Two Simple Rules and More Comments on Rose Pruning
A rose is a woody plant and it follows the same simple rules as any other woody plant when it comes to pruning.
The first rule is that pruning stimulates growth. When you prune your rose bush, you are asking it to grow bushier and have more flowers. You have to cut off some growth to get even more growth.
Rule Two Of Rose Pruning
The second rule in rose pruning is that we want to leave the center of the rose bush as “open” as we can when we prune. This means we try to avoid having rose canes bunched all together in the centre of a clump but rather have them spread out more so if you could suspend yourself over the rose plant - you could look right down into the center of the plant and there would be no canes there.
This spreading out improves the ability of air to get into the middle of the clump. The air circulation dries out morning dew faster and helps prevent the spread of bacterial and fungal problems such as black spot and powdery mildew.
Prune To A Bud
We do this rose pruning by always trying to prune to a bud that is facing towards the outside of the plant. If we cut off a cane immediately above a bud that is facing towards the center of the plant- that bud will grow towards the center and as the paragraph above points out, we don't want that to happen. We prune right above a bud that is facing as straight out as possible.
No, Not Rocket Science
This is not rocket science. Sometimes the buds are not pointing straight out – but are pointing “kinda” out. Or you have to cut most of your rose off to find a bud going straight out. Make the cut that seems the best within the amount of cane you want to remove.
Your rose plant will survive the outrages of beginner pruning if you feed and water it properly. Besides, roses are relatively cheap shrubs to learn how to prune on. :-)
Hybrid Tea Roses
So we prune our hybrid tea roses at several times.
The most common is to prune off or deadhead the flowers when they fade. This rose pruning involves taking a length of stem with it (if we're talking hybrid tea roses) Research at the Royal Botanic Garden in Hamilton, Ontario showed that cutting approximately 12 inches below the fading rose flower stimulated excellent regrowth and the most number of new blooms. Again, this is an approximation – sometimes you'll cut 8 inches to an outside bud, sometimes 13. You just do your best to prune in the 8-12-inch range to as outward facing a bud as you can find. You'll do that after the first two flushes of bloom on hybrid tea roses. However, with the third flush (if you get it) simply snip off the blossoms right below the blossom and do not cut down into the stem. We do not want our rose spending the energy developing new canes late in the season when it should be storing energy for winter survival. (remember pruning stimulates growth).
Now, if you've pruned your fading roses to an outward facing bud approximately 12-inches down the cane, you should see several buds on each cane start to grow. These will be your next flush of blooms so continue feeding and watering the rose bush as if your blooms depended on it. Repeat this after the second flush but as above – not after the third flush of blooms.
Shaping the Spring Rose
The second time rose pruning happens is in the late fall after the leaves have fallen off the rose bush and the rose is fully dormant for winter. The traditional rose growers will prune the canes back to 12-18 inches in length just before hilling the rose.

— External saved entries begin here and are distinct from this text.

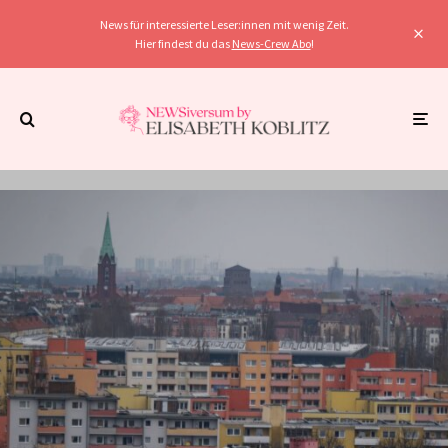
News für interessierte Leser:innen mit wenig Zeit.
Hier findest du das
News-Crew Abo
!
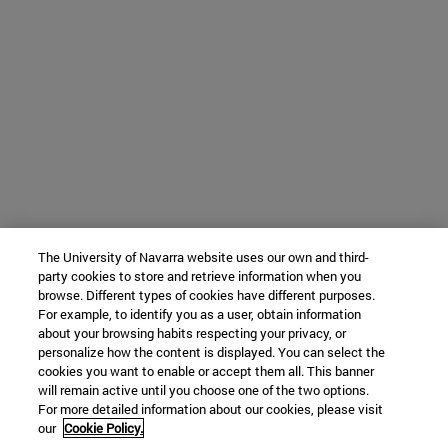
The University of Navarra website uses our own and third-
party cookies to store and retrieve information when you
browse. Different types of cookies have different purposes.
For example, to identify you as a user, obtain information
about your browsing habits respecting your privacy, or
personalize how the content is displayed. You can select the
cookies you want to enable or accept them all. This banner
will remain active until you choose one of the two options.
For more detailed information about our cookies, please visit
our
Cookie Policy.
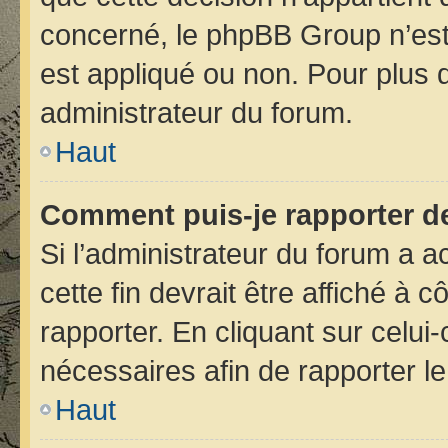
concerné, le phpBB Group n’est
est appliqué ou non. Pour plus d
administrateur du forum.
Haut
Comment puis-je rapporter d
Si l’administrateur du forum a ac
cette fin devrait être affiché 
rapporter. En cliquant sur celui
nécessaires afin de rapporter 
Haut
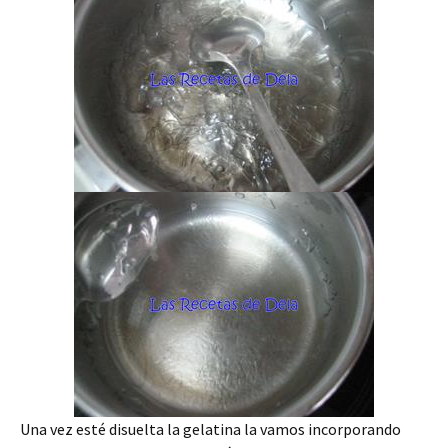
Una vez esté disuelta la gelatina la vamos incorporando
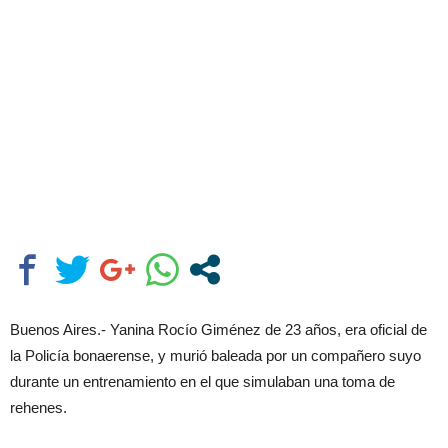
Buenos Aires.- Yanina Rocío Giménez de 23 años, era oficial de
la Policía bonaerense, y murió baleada por un compañero suyo
durante un entrenamiento en el que simulaban una toma de
rehenes.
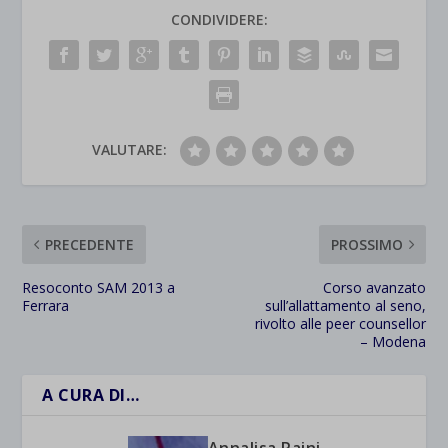
CONDIVIDERE:
VALUTARE:
PRECEDENTE
PROSSIMO
Resoconto SAM 2013 a
Corso avanzato
Ferrara
sull’allattamento al seno,
rivolto alle peer counsellor
– Modena
A CURA DI…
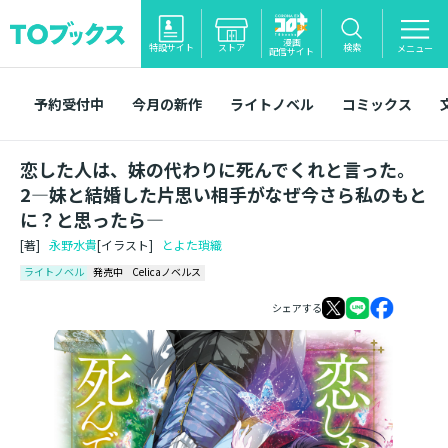
漫画
特設サイト
ストア
検索
メニュー
配信サイト
予約受付中
今月の新作
ライトノベル
コミックス
恋した人は、妹の代わりに死んでくれと言った。
2―妹と結婚した片思い相手がなぜ今さら私のもと
に？と思ったら―
[著]
永野水貴
[イラスト]
とよた瑣織
ライトノベル
発売中
Celicaノベルス
シェアする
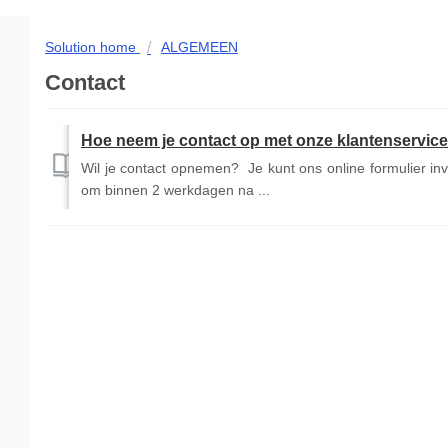
Solution home
ALGEMEEN
Contact
Hoe neem je contact op met onze klantenservic
Wil je contact opnemen? Je kunt ons online formulier in
om binnen 2 werkdagen na ...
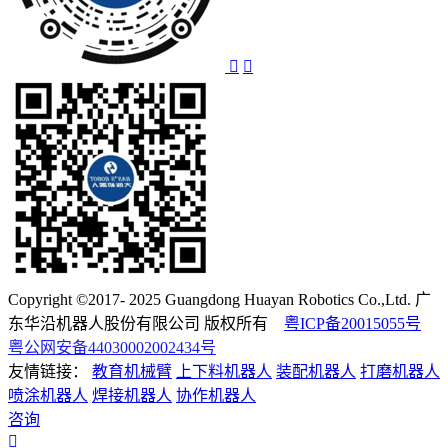
Copyright ©2017- 2025 Guangdong Huayan Robotics Co.,Ltd. 广
东华沿机器人股份有限公司 版权所有
粤ICP备20015055号
粤公网安备44030002002434号
友情链接：
教育机械臂
上下料机器人
装配机器人
打磨机器人
喷涂机器人
焊接机器人
协作机器人
咨询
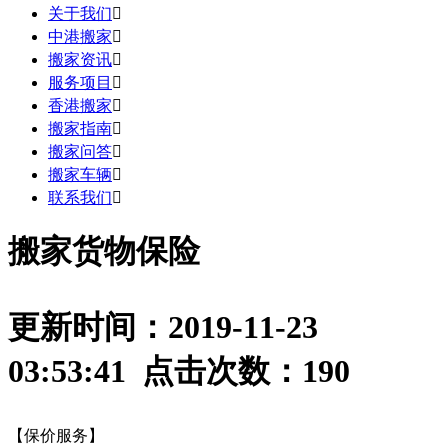
关于我们

中港搬家

搬家资讯

服务项目

香港搬家

搬家指南

搬家问答

搬家车辆

联系我们

搬家货物保险
更新时间：2019-11-23
03:53:41 点击次数：
190
【保价服务】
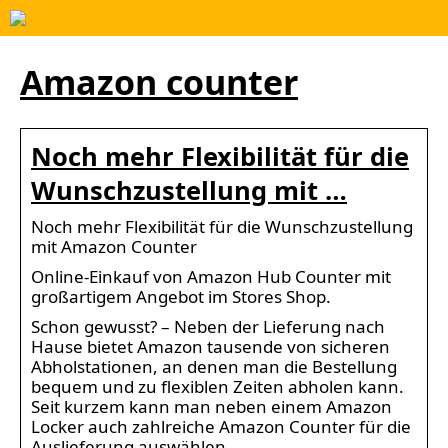
Amazon counter
Noch mehr Flexibilität für die
Wunschzustellung mit …
Noch mehr Flexibilität für die Wunschzustellung
mit Amazon Counter
Online-Einkauf von Amazon Hub Counter mit
großartigem Angebot im Stores Shop.
Schon gewusst? – Neben der Lieferung nach
Hause bietet Amazon tausende von sicheren
Abholstationen, an denen man die Bestellung
bequem und zu flexiblen Zeiten abholen kann.
Seit kurzem kann man neben einem Amazon
Locker auch zahlreiche Amazon Counter für die
Auslieferung auswählen.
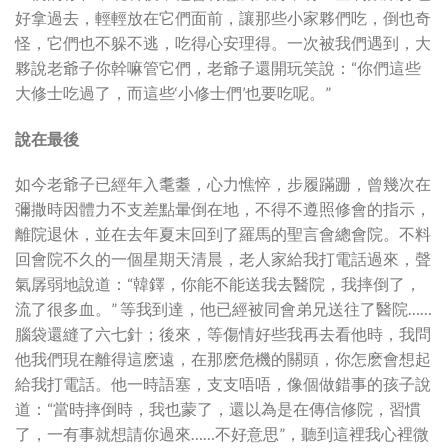
好拿過去，輕輕放在它們面前，讓那些小家夥們吃，倒也奇
怪，它們也不躲不逃，吃得心安理得。一次被我們遇到，大
夥說老爺子你幹嘛管它們，老爺子還開玩笑說：“你們這些
大修士吃過了，而這些‘小修士們’也要吃呢。”
說在最後
如今老爺子已經年入耄耋，心力憔悴，步履蹣跚，曾幾次在
彌撒時因體力不支差點暈倒在地，不得不遵照修會的指示，
離院退休，並在去年夏末回到了羅馬的聖言會總會院。不料
回會院不久的一個星期天清晨，老人家給我打電話過來，聲
氣孱弱地說道：“韓鐸，你能不能送我去醫院，我摔倒了，
流了很多血。” 等我到達，他已經被同會弟兄送往了醫院……
腦袋還縫了六七針；後來，等傷情好些我再去看他時，我問
他我們現在離得這麽遠，在那麽危機的關頭，你怎麽會想起
給我打電話。他一時語塞，支支唔唔，像個做錯事的孩子說
道：“當時摔倒時，我也蒙了，還以為是在傳信修院，習慣
了，一有事就想請你過來……不好意思”，聽到這裡我心裡微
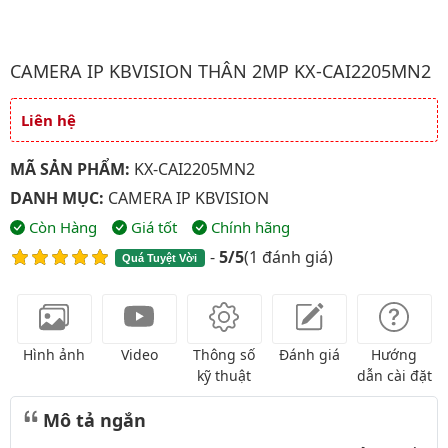
Hình ảnh đại diện của sản phẩm Camera ip kbvision Thân 2Mp
CAMERA IP KBVISION THÂN 2MP KX-CAI2205MN2
Liên hệ
Giá và khuyến mãi
MÃ SẢN PHẨM:
KX-CAI2205MN2
DANH MỤC:
CAMERA IP KBVISION
Còn Hàng
Giá tốt
Chính hãng
-
5/5
(
1 đánh giá
)
Quá Tuyệt Vời
Hình ảnh
Video
Thông số
Đánh giá
Hướng
kỹ thuật
dẫn cài đặt
Mô tả ngắn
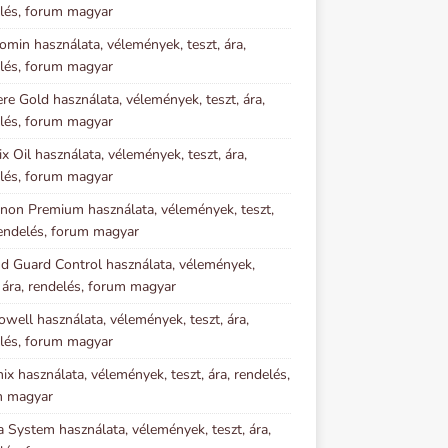
lés, forum magyar
omin használata, vélemények, teszt, ára,
lés, forum magyar
re Gold használata, vélemények, teszt, ára,
lés, forum magyar
ix Oil használata, vélemények, teszt, ára,
lés, forum magyar
inon Premium használata, vélemények, teszt,
rendelés, forum magyar
d Guard Control használata, vélemények,
, ára, rendelés, forum magyar
owell használata, vélemények, teszt, ára,
lés, forum magyar
ix használata, vélemények, teszt, ára, rendelés,
m magyar
a System használata, vélemények, teszt, ára,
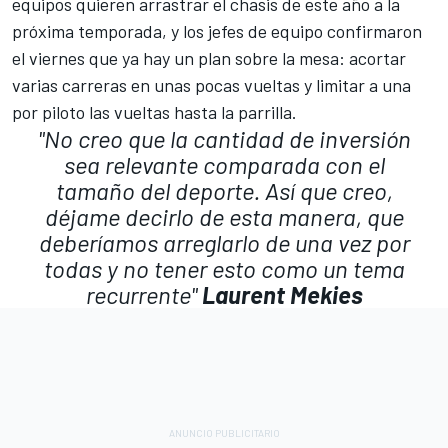
equipos quieren arrastrar el chasis de este año a la
próxima temporada, y los jefes de equipo confirmaron
el viernes que ya hay un plan sobre la mesa:
acortar
varias carreras en unas pocas vueltas y limitar a una
por piloto las vueltas hasta la parrilla
.
"No creo que la cantidad de inversión
sea relevante comparada con el
tamaño del deporte. Así que creo,
déjame decirlo de esta manera, que
deberíamos arreglarlo de una vez por
todas y no tener esto como un tema
recurrente"
Laurent Mekies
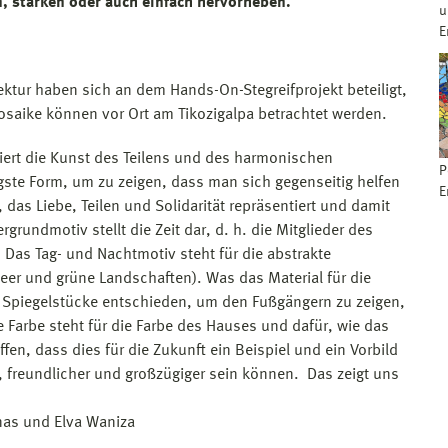
n, stärken oder auch einfach hervorheben.
u
E
ktur haben sich an dem Hands-On-Stegreifprojekt beteiligt,
 Mosaike können vor Ort am Tikozigalpa betrachtet werden.
siert die Kunst des Teilens und des harmonischen
P
ste Form, um zu zeigen, dass man sich gegenseitig helfen
E
, das Liebe, Teilen und Solidarität repräsentiert und damit
rundmotiv stellt die Zeit dar, d. h. die Mitglieder des
 Das Tag- und Nachtmotiv steht für die abstrakte
eer und grüne Landschaften). Was das Material für die
de Spiegelstücke entschieden, um den Fußgängern zu zeigen,
e Farbe steht für die Farbe des Hauses und dafür, wie das
ffen, dass dies für die Zukunft ein Beispiel und ein Vorbild
, freundlicher und großzügiger sein können. Das zeigt uns
nas und Elva Waniza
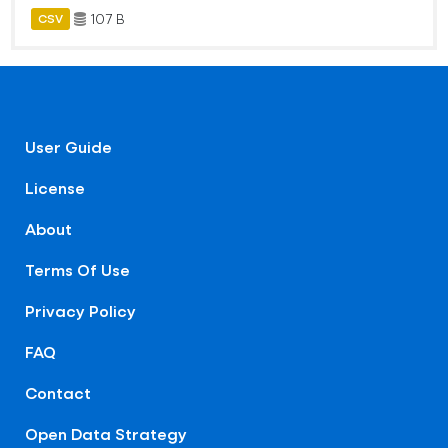
107 B
CSV
User Guide
License
About
Terms Of Use
Privacy Policy
FAQ
Contact
Open Data Strategy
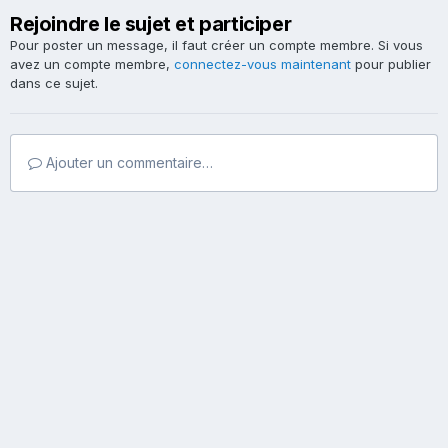
Rejoindre le sujet et participer
Pour poster un message, il faut créer un compte membre. Si vous
avez un compte membre,
connectez-vous maintenant
pour publier
dans ce sujet.
Ajouter un commentaire…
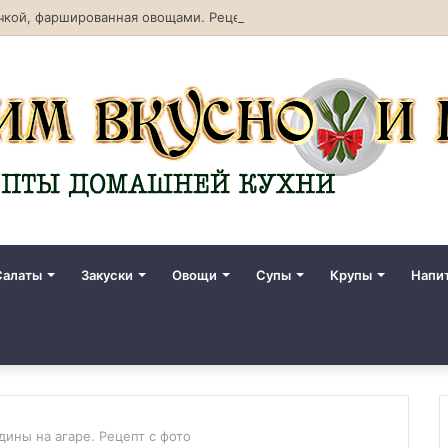
кой, фаршированная овощами. Рецепт с фото
Салаты
Закуски
Овощи
Супы
Крупы
Напи
ины на агаре. Рецепт с фото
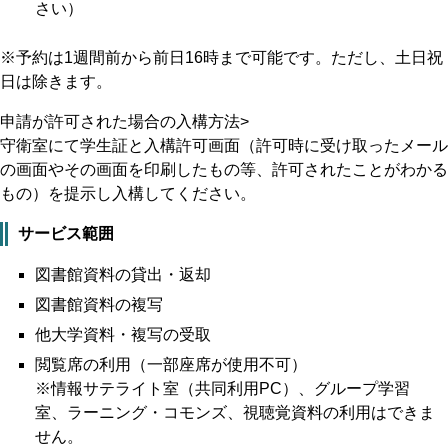
さい）
※予約は1週間前から前日16時まで可能です。ただし、土日祝
日は除きます。
申請が許可された場合の入構方法>
守衛室にて学生証と入構許可画面（許可時に受け取ったメール
の画面やその画面を印刷したもの等、許可されたことがわかる
もの）を提示し入構してください。
サービス範囲
図書館資料の貸出・返却
図書館資料の複写
他大学資料・複写の受取
閲覧席の利用（一部座席が使用不可）
※情報サテライト室（共同利用PC）、グループ学習
室、ラーニング・コモンズ、視聴覚資料の利用はできま
せん。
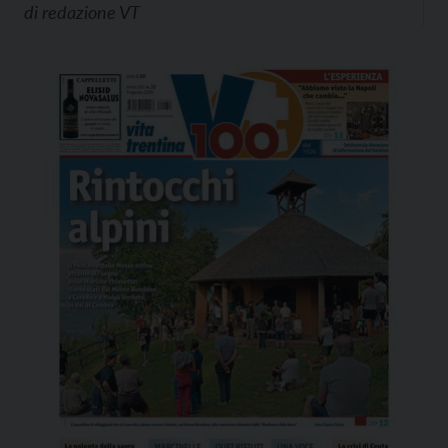
di
redazione VT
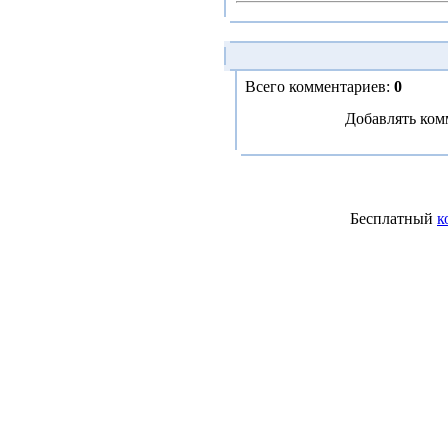
Всего комментариев:
0
Добавлять ком
Бесплатный
к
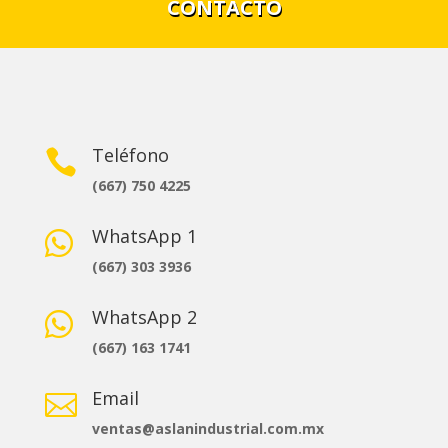
CONTACTO
Teléfono

(667) 750 4225
WhatsApp 1

(667) 303 3936
WhatsApp 2

(667) 163 1741
Email

ventas@aslanindustrial.com.mx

Northern deep-planted roses are trimmed right back to ground level.
And that's the basic mechanics of rose pruning. After your first few cuts, you won't think anything of it. Just remember that 1) practice makes perfect. 2) Your rose will likely outgrow anything you do to it. 3) We all started like this making imperfect cuts. 4) In the grand scheme of things – it's a plant and there's a ton of them at the garden shop.